I have doctor friends abroad who are so meticulous in their planning it boggles the mind. One particular friend, he went abroad and came back for 10 days a few years laters to inform his mother he was ready to get married and scope out prospects, another year later for 2 weeks to get married and then since then at every given gap has methodically produced a kid. His wife, I must mention is as committed a doctor as he is and she hasn’t skipped a beat either. It’s scarily impressive how little their life derailed despite life’s curveballs.
I have another friend who was waiting for the perfect time in her rise up the corporate ladder to have a baby- so that she wouldn’t be mistaken as unambitious and be secure enough in her position to be able to take maternity leave with authority and come back to the same level of awe and respect.
Another friend was a teacher- and a damn good teacher she was. One of those people who would walk into a room and you had to listen to what she said. She wasn’t only thorough and updated but she was also inspirational and the moment she had her first baby, she decided to give it all up and stay at home with her and be the damn good mom.

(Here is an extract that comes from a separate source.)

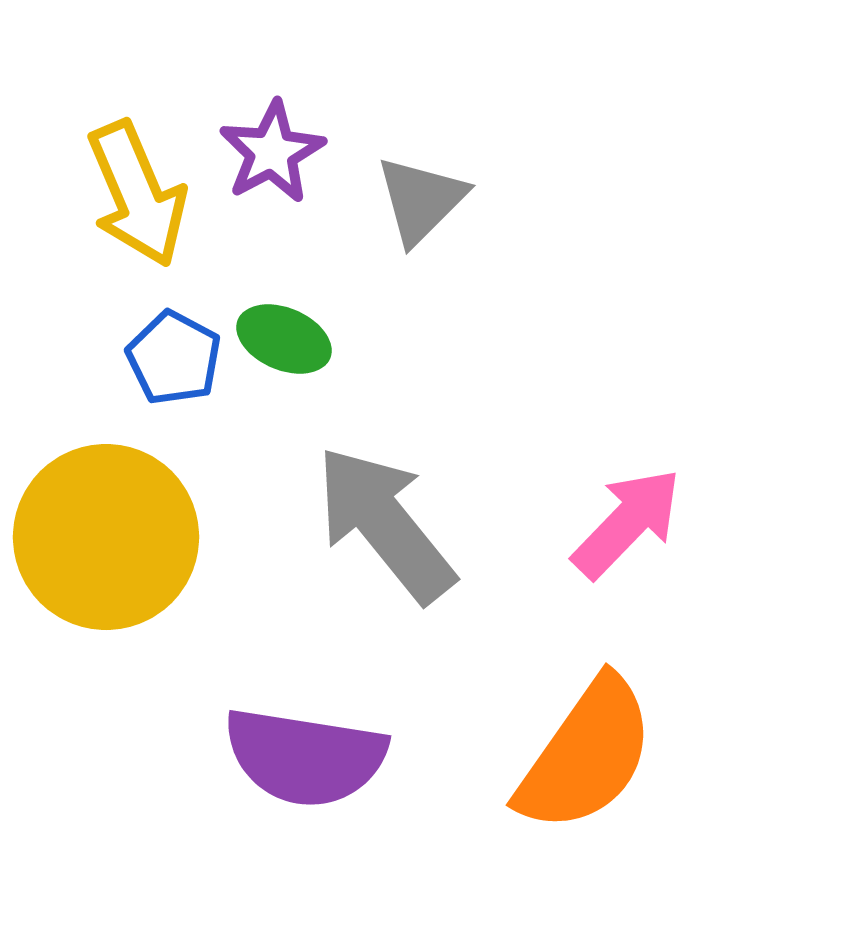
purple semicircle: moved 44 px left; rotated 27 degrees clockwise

I remember when I first found out I was expecting Nadi, I was a little worried. Not because I hadn’t wanted a baby- but because I was in a really good place at the time. My stint of being Teaching Assistant had borne fruit just 2 years prior and I was finally conducting my own Typography Course, my freelance work was a smooth seamless flow of clients, all with people who I trusted with whom I had built up a good relationship. I was being called in for juries, I was writing articles, I was supplementing my teaching methods and I was smack in the middle of where I had always wanted to be. In hindsight, it was probably the worst time to pull the brakes on life as I knew it, but at that time, it felt like a challenge- like I wanted to try on a new role as well to see what universes that would uncover.

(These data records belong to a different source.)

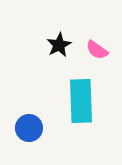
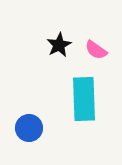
pink semicircle: moved 1 px left
cyan rectangle: moved 3 px right, 2 px up
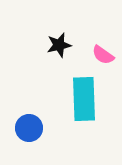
black star: rotated 15 degrees clockwise
pink semicircle: moved 7 px right, 5 px down
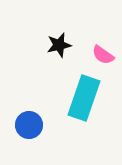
cyan rectangle: moved 1 px up; rotated 21 degrees clockwise
blue circle: moved 3 px up
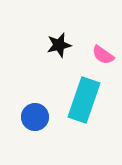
cyan rectangle: moved 2 px down
blue circle: moved 6 px right, 8 px up
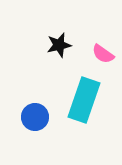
pink semicircle: moved 1 px up
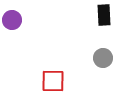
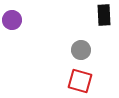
gray circle: moved 22 px left, 8 px up
red square: moved 27 px right; rotated 15 degrees clockwise
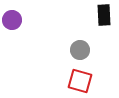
gray circle: moved 1 px left
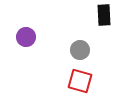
purple circle: moved 14 px right, 17 px down
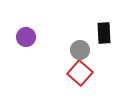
black rectangle: moved 18 px down
red square: moved 8 px up; rotated 25 degrees clockwise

It is a popular and comforting thing to say that motherhood comes naturally as breathing once you have held your baby in your arms- that the instinct is there despite the hiccups that the actual mechanics bring about. The instinct to nurture, protect, love. I’m not so sure that is only it. I think what comes more naturally is our need to maintain the standards and norms and ideals we have set for ourselves inspite the new role. I think what makes motherhood natural is only when you refuse to let it be all consuming and you allow it be a part of the existence you had dreamt of or already have carved out for yourself. Nature wasn’t meant to be completely altered, but slowly evolved so that the new fit is also familiar, while being new.